Residents of flood-ravaged neighborhoods at Mount Charleston are still dealing with things like no water service, mud and rock slides, off-road driving, slow traffic and even heavy fog in the wake of heavy rain storms nearly two weeks ago.

“My street became a wash,” resident Brenda Talley said of Echo Road, just north of Kyle Canyon Road, the main avenue to the Mount Charleston community, when flood waters reached three feet from the Aug. 21 storms that wrought widespread damage to roads, buildings and homes.

After heavy rains hit the valley Friday and Saturday, residents on the mountain say the rains the last couple days weren’t as bad as they were last month.

But it’s still bad, even after the rains have subsided, when Talley drives up Kyle Canyon Road, where in one part so much of the pavement was washed out she could not see the yellow road marking and had to veer onto the shoulder to keep going forward, Talley said.

The Las Vegas Valley Water District also imposed a boil water order for Old Town and the 300 block of Echo Road until water service is restored, according to a statement Saturday. The district expects to install a permanent replacement pipeline in Echo Road next week.

Echo and Cathedral Rock were under boil water orders earlier in the week, but those orders were lifted Saturday after the water district flushed the area’s service lines, according to the district.

The worst thing for Donald and Jeannie Ham is having no water service for almost two weeks now, after strong flows of storm runoff damaged the lines and repair work will take about two more months.

Fortunately, they can go to their son’s home in Las Vegas to take showers, wash their clothes and fill up water containers and use some of it to pour into the toilet for flushing.

“It’s not ideal,” Jeannie Ham said.

“But at least we get to see our granddaughter,” said Donald Ham, a former editor for the Review-Journal.

‘A real problem’

To keep unnecessary traffic off the mountain roads, residents have also been issued special tags to place on the rear-view mirrors of their cars.
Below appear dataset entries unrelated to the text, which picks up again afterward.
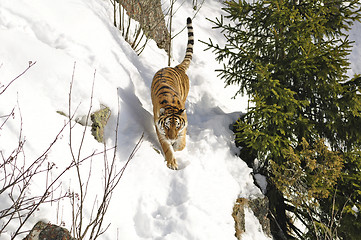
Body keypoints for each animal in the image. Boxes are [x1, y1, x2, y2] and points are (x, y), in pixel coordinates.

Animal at [150, 16, 193, 171]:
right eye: (167, 126)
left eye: (177, 126)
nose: (172, 138)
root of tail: (176, 67)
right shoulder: (160, 130)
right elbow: (167, 148)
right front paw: (172, 163)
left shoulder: (184, 126)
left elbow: (182, 144)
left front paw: (177, 146)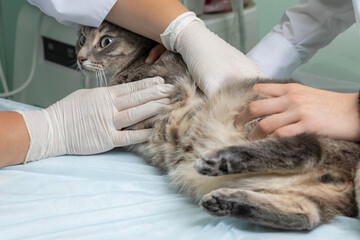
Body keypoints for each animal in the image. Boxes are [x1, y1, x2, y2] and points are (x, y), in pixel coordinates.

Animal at [76, 21, 360, 230]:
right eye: (81, 39)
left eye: (105, 41)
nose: (79, 57)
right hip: (311, 198)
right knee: (306, 216)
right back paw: (227, 201)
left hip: (269, 118)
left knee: (307, 149)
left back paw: (223, 160)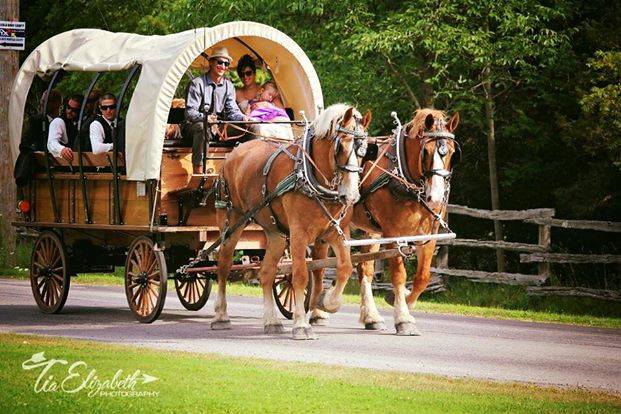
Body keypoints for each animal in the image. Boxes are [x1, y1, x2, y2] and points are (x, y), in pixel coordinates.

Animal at [211, 105, 370, 342]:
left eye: (364, 149)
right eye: (340, 145)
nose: (350, 195)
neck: (310, 177)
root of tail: (234, 153)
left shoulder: (335, 232)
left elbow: (345, 268)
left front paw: (327, 302)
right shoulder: (298, 235)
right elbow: (300, 276)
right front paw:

Those without them are denied entry, Talley said.

The debris on the mountain roads from rock and mud slides is so bad that a friend said she was scraping the bottom of her car, and the other day it was so foggy “I could hardly see the truck going in front of me,” she said.
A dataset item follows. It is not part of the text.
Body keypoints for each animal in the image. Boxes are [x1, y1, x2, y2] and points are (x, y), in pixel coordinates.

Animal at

Less than a mile south from Talley, Donald and Jeannie Ham live a house in the Old Town neighborhood between the Mount Charleston Library and the Earl B. Lundy Elementary School.

They also have resident passes to go to and from their home, but sometimes there’s only one lane open on Kyle Canyon Road amid the plethora of dump trucks, backhoes and other vehicles.
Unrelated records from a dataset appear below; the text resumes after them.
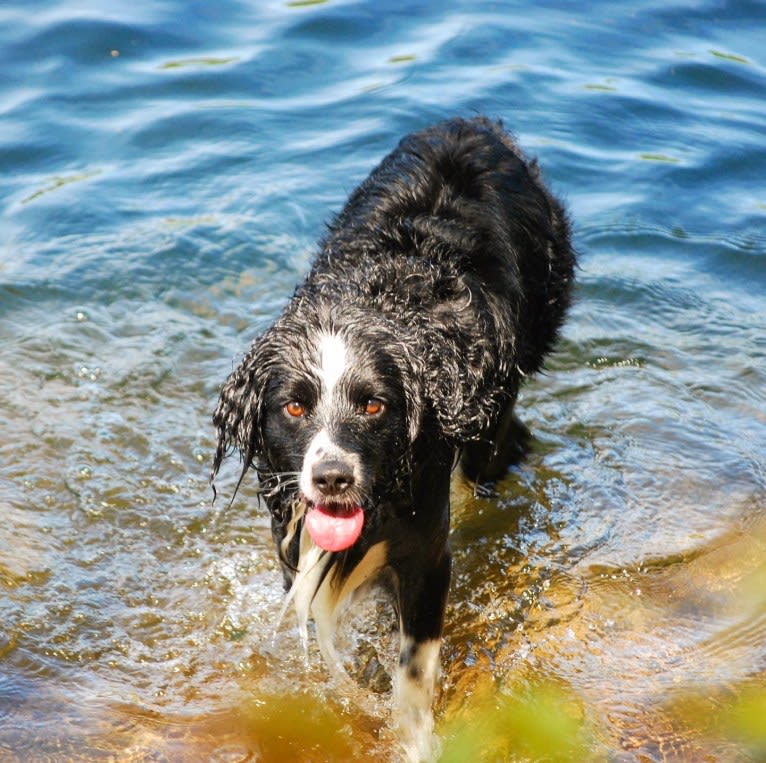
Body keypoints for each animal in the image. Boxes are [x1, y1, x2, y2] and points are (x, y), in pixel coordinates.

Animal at [213, 116, 572, 760]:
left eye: (374, 405)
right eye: (295, 406)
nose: (332, 478)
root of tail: (475, 127)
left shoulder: (426, 553)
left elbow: (413, 669)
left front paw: (414, 740)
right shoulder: (292, 534)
“The workers up here, they are doing a really good job,” Donald Ham said.

The flooding also nearly destroyed the elementary school nearby, eroding the ground underneath and washing away the parking lot. The pupils might have to be bused all the way to a school in Indian Springs up north on U.S. 95, Donald Ham said.

As for their home, only some mud made it into their garage, he said.

But the U.S. Forest Service has prohibited hiking on the area’s popular trails — also flood-damaged — for the next two years, Jeannie Ham said.

“I can’t take a walk in the forest anymore,” she said. “That’s a real problem for me.”